RECORDED INFORMATION
________
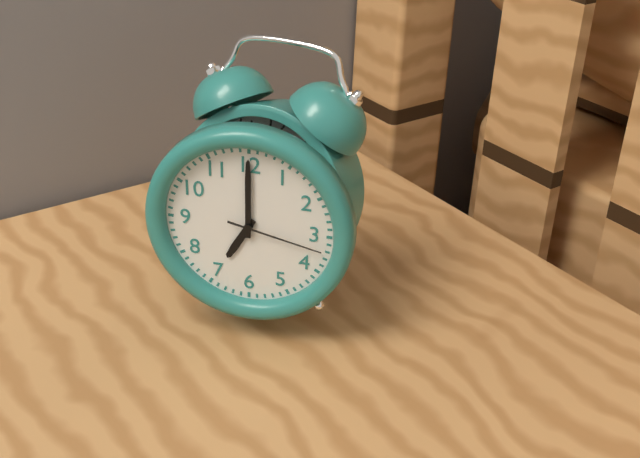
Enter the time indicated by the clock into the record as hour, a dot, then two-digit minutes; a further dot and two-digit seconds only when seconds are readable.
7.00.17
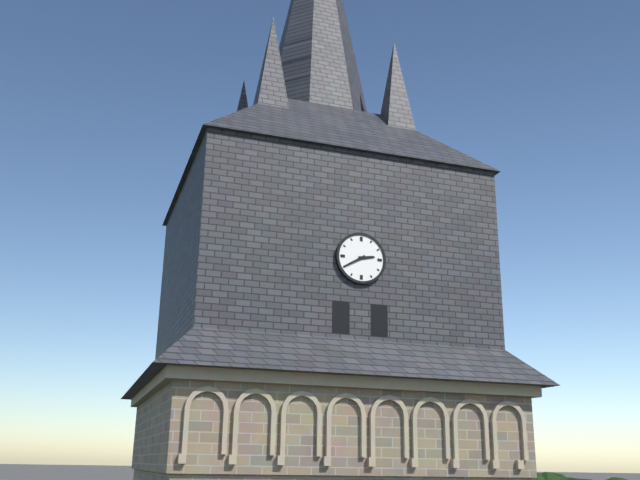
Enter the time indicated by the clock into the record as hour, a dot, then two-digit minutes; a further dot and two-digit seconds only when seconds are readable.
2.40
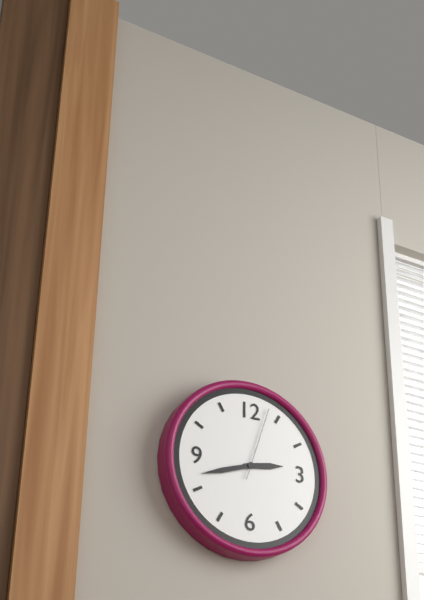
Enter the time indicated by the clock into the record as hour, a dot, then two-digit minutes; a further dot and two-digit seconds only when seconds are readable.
________
Copy the whole listing above line for line, leaving out the pictures.

ANSWER TO THIS EXERCISE
Enter the time indicated by the clock into the record as hour, a dot, then two-digit minutes; a further dot and two-digit seconds only when seconds are readable.
7.00.17
Enter the time indicated by the clock into the record as hour, a dot, then two-digit minutes; a further dot and two-digit seconds only when seconds are readable.
2.40
Enter the time indicated by the clock into the record as hour, a dot, then two-digit minutes; a further dot and two-digit seconds only when seconds are readable.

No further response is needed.